The answer must consist of each line of the records below that contains the string "tissue".

Input:
Content starts
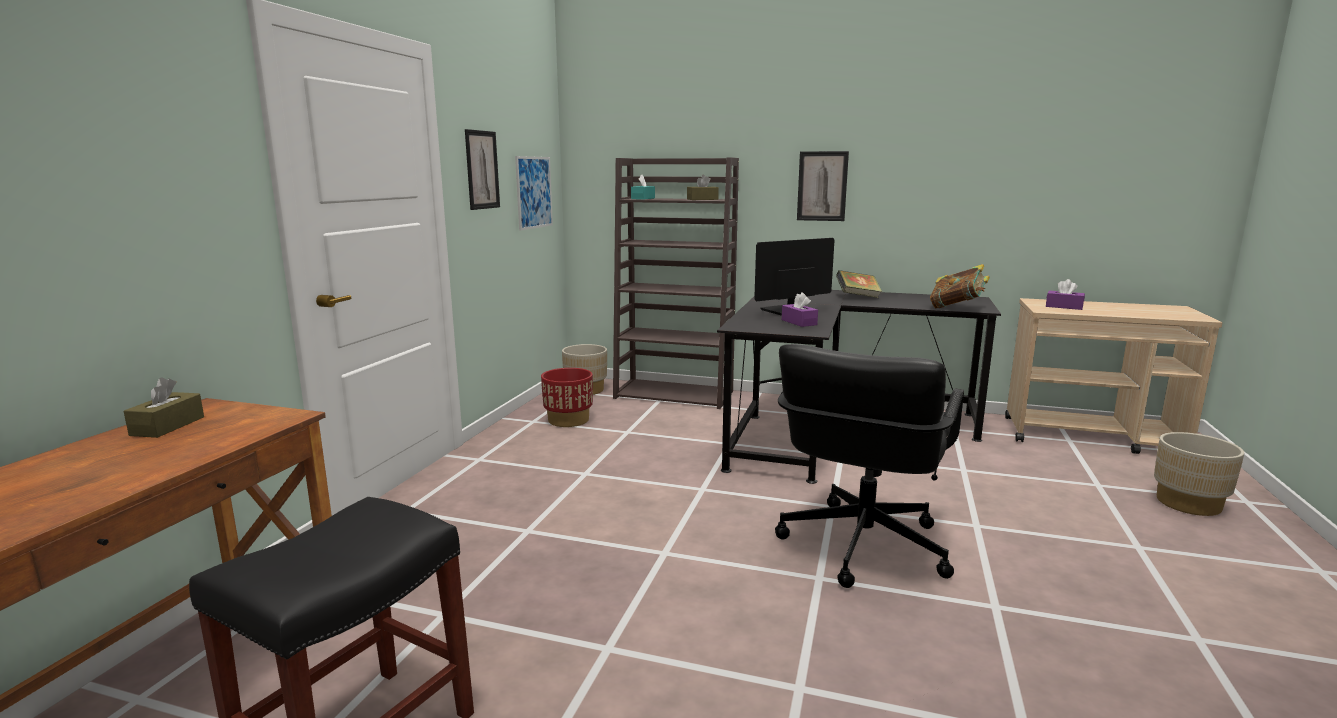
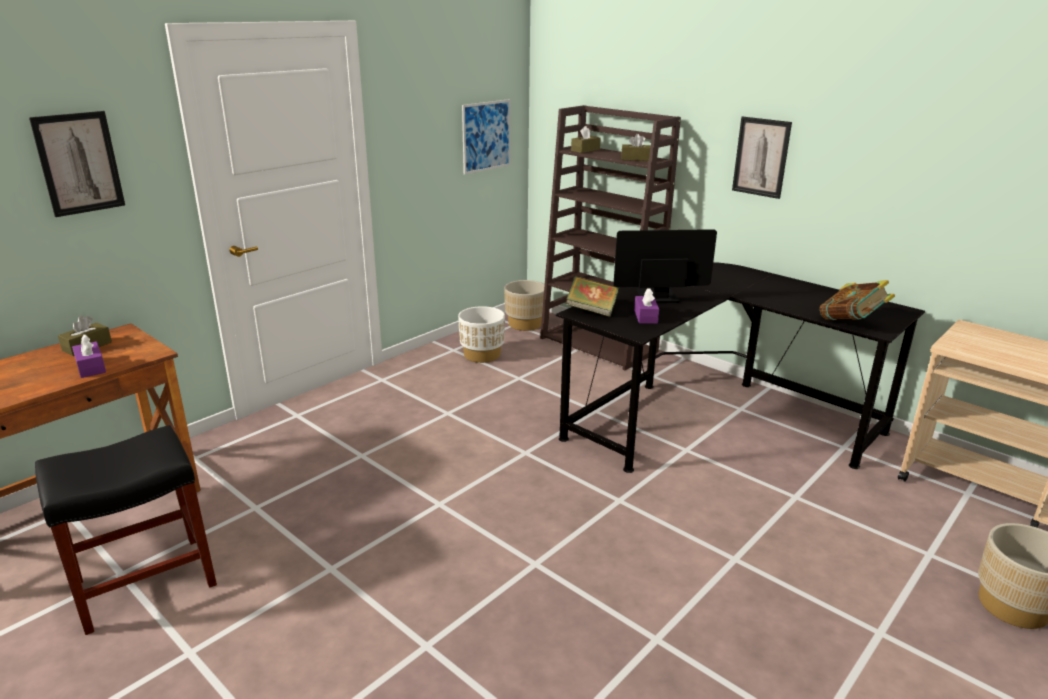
camera: 25 degrees right, 10 degrees up
picture [465,129,500,210] -> picture moved to [29,111,125,217]
red planter [541,368,593,427] -> white planter [458,306,505,363]
turquoise tissue box [631,175,655,200] -> brown tissue box [571,126,600,153]
black office chair [775,344,964,588] -> none
book [836,270,882,298] -> book moved to [566,276,619,317]
purple tissue box [1046,279,1085,310] -> purple tissue box moved to [72,334,106,378]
Content ends
Answer to this task:
turquoise tissue box [631,175,655,200] -> brown tissue box [571,126,600,153]
purple tissue box [1046,279,1085,310] -> purple tissue box moved to [72,334,106,378]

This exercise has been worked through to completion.